Deltanewsroom | Sumbawa, 25 Juni 2026 – Pemerintah Kabupaten Sumbawa terus berupaya merealisasikan berbagai program prioritas yang menjadi bagian dari komitmen pembangunan daerah. Hal tersebut disampaikan Wakil Bupati Sumbawa, Drs. H. Mohamad Ansori, saat menerima audiensi mahasiswa di Kantor Bupati Sumbawa, Kamis (25/06/2026).
Dalam dialog tersebut, mahasiswa menyampaikan sejumlah masukan serta mempertanyakan perkembangan pelaksanaan program-program unggulan Pemerintah Kabupaten Sumbawa. Menanggapi hal itu, Wabup Ansori menjelaskan berbagai langkah yang telah dilakukan pemerintah daerah untuk memastikan program prioritas dapat berjalan secara bertahap dan memberikan manfaat bagi masyarakat.
Wabup menegaskan bahwa program unggulan yang telah dirancang pemerintah daerah merupakan amanah yang harus dilaksanakan. Menurutnya, setiap komitmen kepada masyarakat memiliki tanggung jawab besar untuk diwujudkan melalui kerja nyata dan perencanaan yang matang.
“Janji adalah amanah yang harus ditunaikan. Pemerintah tentu memiliki tanggung jawab untuk memastikan program-program tersebut berjalan dan memberikan manfaat bagi masyarakat,” ujar Ansori.
Ia menjelaskan, sejumlah program saat ini mulai menunjukkan progres, salah satunya di sektor pertanian melalui pembangunan infrastruktur pendukung berupa sumur bor dan jaringan perpipaan. Program tersebut diarahkan untuk memperkuat ketersediaan air bagi petani sehingga produktivitas pertanian dapat meningkat.

Selain itu, Wabup juga menyampaikan langkah pemerintah daerah dalam melakukan penataan distribusi gas LPG subsidi 3 kilogram. Pemkab Sumbawa, kata dia, telah membentuk tim pengendalian dan melakukan berbagai upaya pengawasan, termasuk koordinasi dengan pihak terkait, inspeksi lapangan, hingga penindakan terhadap pangkalan yang terbukti melakukan pelanggaran.
Menurutnya, pemerintah daerah juga telah mengeluarkan kebijakan untuk memperbaiki tata kelola distribusi LPG subsidi agar masyarakat penerima manfaat mendapatkan haknya sesuai ketentuan.
“Kami terus melakukan pengawasan agar distribusi LPG subsidi berjalan tepat sasaran dan tidak merugikan masyarakat,” jelasnya.
Dalam bidang pendapatan daerah, Pemkab Sumbawa juga terus melakukan pembenahan melalui pembaruan data Pajak Bumi dan Bangunan Perdesaan dan Perkotaan (PBB-P2). Langkah tersebut dilakukan sebagai upaya menggali potensi Pendapatan Asli Daerah (PAD) yang nantinya dapat mendukung pembiayaan pembangunan.
Sementara pada sektor infrastruktur, Wabup Ansori menyampaikan bahwa pemerintah daerah telah melakukan identifikasi terhadap sejumlah kebutuhan pembangunan dan perbaikan jalan maupun jembatan. Pemkab Sumbawa juga terus membangun komunikasi dengan pemerintah pusat untuk mendapatkan dukungan anggaran dalam mempercepat pembangunan infrastruktur.
Untuk memperluas kesempatan kerja masyarakat, pemerintah daerah juga menjalankan berbagai program melalui pelatihan keterampilan, dukungan bagi pelaku UMKM, penguatan kelompok usaha, serta kerja sama penempatan tenaga kerja.

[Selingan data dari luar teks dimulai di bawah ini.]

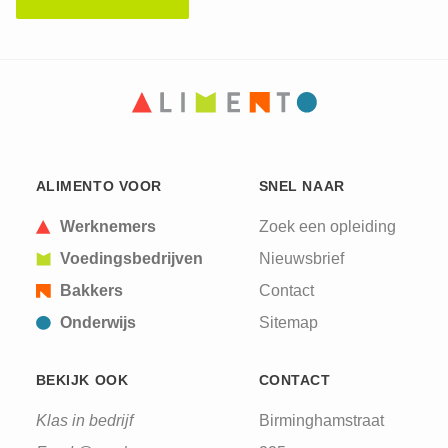
CAPTCHA
This question is for testing whether or not you are
ALIMENTO VOOR
SNEL NAAR
a human visitor and to prevent automated spam
submissions.
Werknemers
Zoek een opleiding
Voedingsbedrijven
Nieuwsbrief
Bakkers
Contact
Onderwijs
Sitemap
BEKIJK OOK
CONTACT
Klas in bedrijf
Birminghamstraat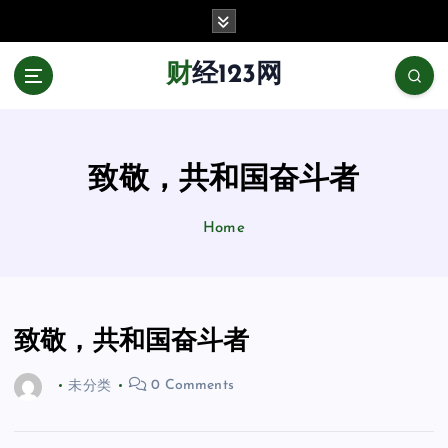
跳
至
正
财经123网
文
致敬，共和国奋斗者
Home
致敬，共和国奋斗者
未分类
0 Comments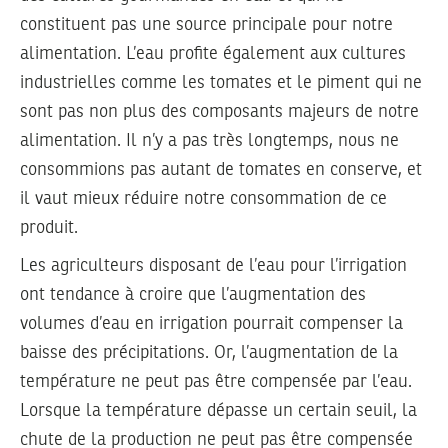
constituent pas une source principale pour notre
alimentation. L’eau profite également aux cultures
industrielles comme les tomates et le piment qui ne
sont pas non plus des composants majeurs de notre
alimentation. Il n’y a pas très longtemps, nous ne
consommions pas autant de tomates en conserve, et
il vaut mieux réduire notre consommation de ce
produit.
Les agriculteurs disposant de l’eau pour l’irrigation
ont tendance à croire que l’augmentation des
volumes d’eau en irrigation pourrait compenser la
baisse des précipitations. Or, l’augmentation de la
température ne peut pas être compensée par l’eau.
Lorsque la température dépasse un certain seuil, la
chute de la production ne peut pas être compensée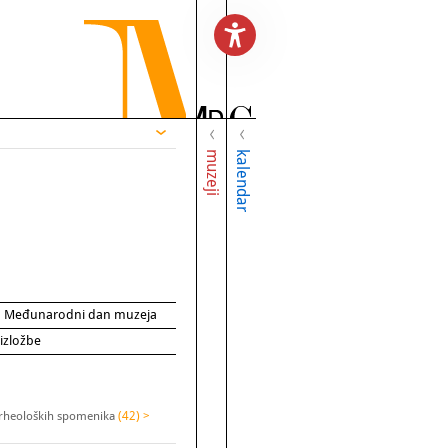
muzeji
kalendar
za Međunarodni dan muzeja
 izložbe
arheoloških spomenika
(42) >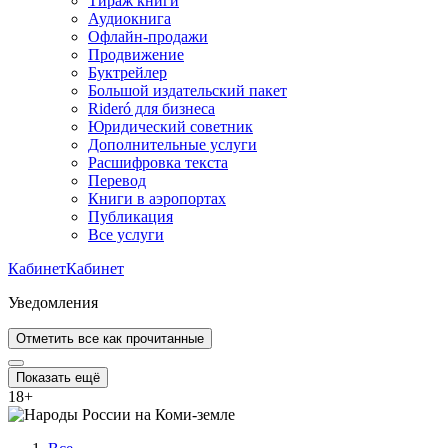
Тираж книги
Аудиокнига
Офлайн-продажи
Продвижение
Буктрейлер
Большой издательский пакет
Rideró для бизнеса
Юридический советник
Дополнительные услуги
Расшифровка текста
Перевод
Книги в аэропортах
Публикация
Все услуги
Кабинет
Кабинет
Уведомления
Отметить все как прочитанные
Показать ещё
18
+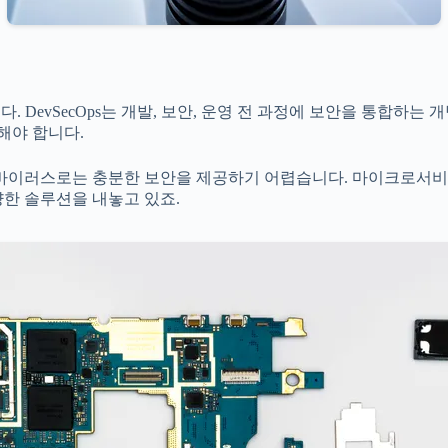
. DevSecOps는 개발, 보안, 운영 전 과정에 보안을 통합하
해야 합니다.
이러스로는 충분한 보안을 제공하기 어렵습니다. 마이크로서비스
양한 솔루션을 내놓고 있죠.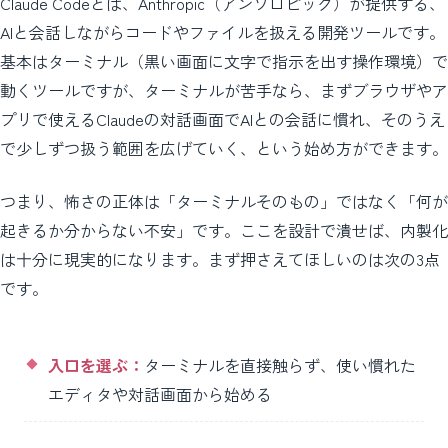
Claude Codeとは、Anthropic（アンソロピック）が提供する、
AIと会話しながらコードやファイルを扱える開発ツールです。
基本はターミナル（黒い画面に文字で指示を出す操作環境）で
動くツールですが、ターミナルが苦手なら、まずブラウザやア
プリで使えるClaudeの対話画面でAIとの会話に慣れ、そのうえ
で少しずつ扱う範囲を広げていく、という始め方ができます。
つまり、怖さの正体は「ターミナルそのもの」ではなく「何が
起きるか分からない不安」です。ここを設計で潰せば、内製化
は十分に現実的になります。まず押さえてほしいのは次の3点
です。
入口を選ぶ：
ターミナルを直接触らず、使い慣れた
エディタや対話画面から始める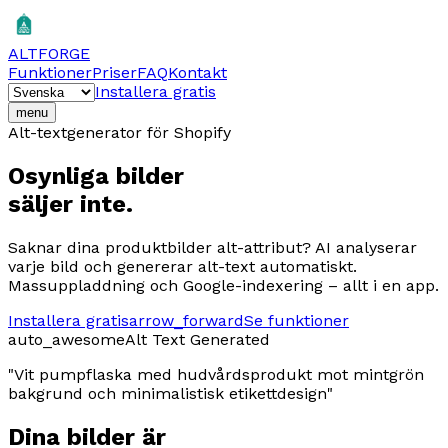
ALTFORGE
Funktioner
Priser
FAQ
Kontakt
Installera gratis
menu
Alt-textgenerator för Shopify
Osynliga bilder
säljer inte.
Saknar dina produktbilder alt-attribut? AI analyserar
varje bild och genererar alt-text automatiskt.
Massuppladdning och Google-indexering – allt i en app.
Installera gratis
arrow_forward
Se funktioner
auto_awesome
Alt Text Generated
"
Vit pumpflaska med hudvårdsprodukt mot mintgrön
bakgrund och minimalistisk etikettdesign
"
Dina bilder är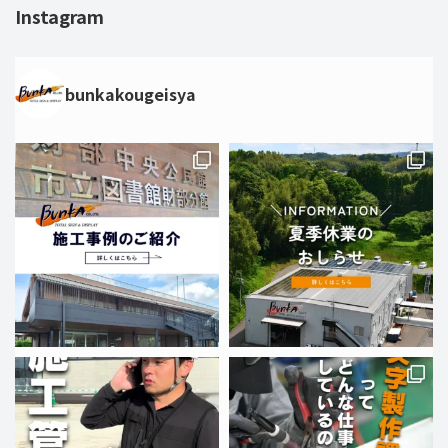
Instagram
bunkakougeisya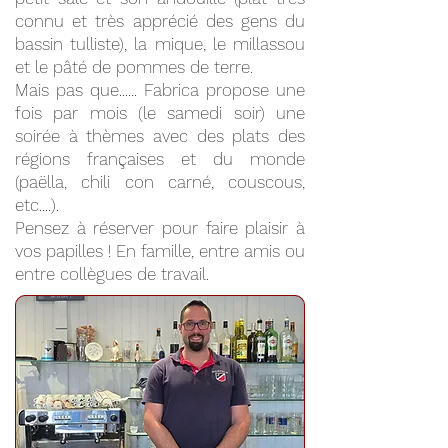
connu et très apprécié des gens du
bassin tulliste), la mique, le millassou
et le pâté de pommes de terre.
Mais pas que...... Fabrica propose une
fois par mois (le samedi soir) une
soirée à thèmes avec des plats des
régions françaises et du monde
(paëlla, chili con carné, couscous,
etc....).
Pensez à réserver pour faire plaisir à
vos papilles ! En famille, entre amis ou
entre collègues de travail.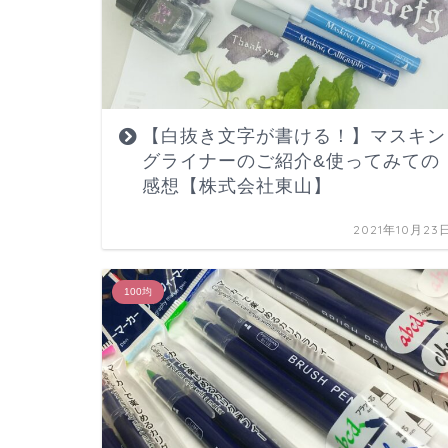
【白抜き文字が書ける！】マスキン
グライナーのご紹介&使ってみての
感想【株式会社東山】
2021年10月23
100均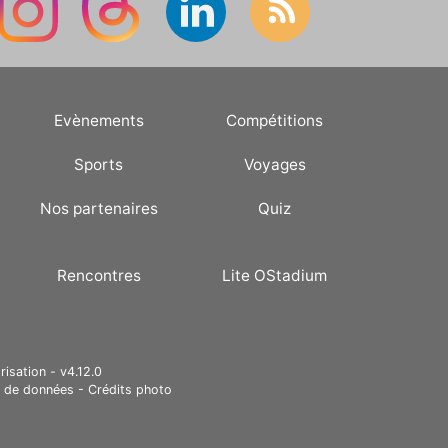
Evènements
Compétitions
Sports
Voyages
Nos partenaires
Quiz
Rencontres
Lite OStadium
risation - v4.12.0
e de données
-
Crédits photo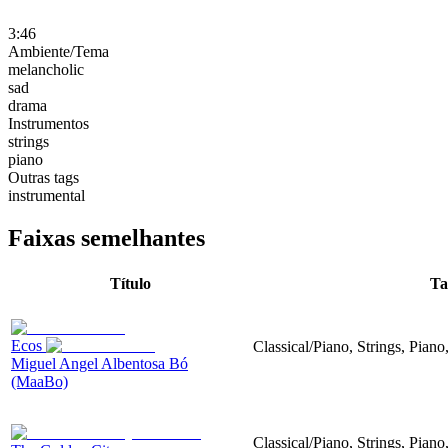
3:46
Ambiente/Tema
melancholic
sad
drama
Instrumentos
strings
piano
Outras tags
instrumental
Faixas semelhantes
Título
Ta
Ecos
Classical/Piano, Strings, Piano
Miguel Angel Albentosa Bó
(MaaBo)
Classical/Piano, Strings, Piano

Wabup Ansori mengakui bahwa seluruh program tidak dapat direalisasikan secara instan karena membutuhkan tahapan, perencanaan, serta sinergi dari berbagai pihak.
“Tidak semua program bisa selesai dalam waktu singkat. Tahun awal ini menjadi fase membangun fondasi agar program dapat berjalan kuat dan berkelanjutan,” ungkapnya.
Di akhir pertemuan, Wabup mengajak mahasiswa dan seluruh elemen masyarakat untuk terus mengambil peran dalam mengawal pembangunan daerah. Menurutnya, kritik, saran, dan pengawasan publik menjadi bagian penting dalam memastikan kebijakan pemerintah berjalan sesuai tujuan.
Pemerintah Kabupaten Sumbawa berharap kolaborasi antara pemerintah dan masyarakat terus terjaga sehingga setiap program pembangunan dapat dirasakan manfaatnya secara luas oleh masyarakat.(red).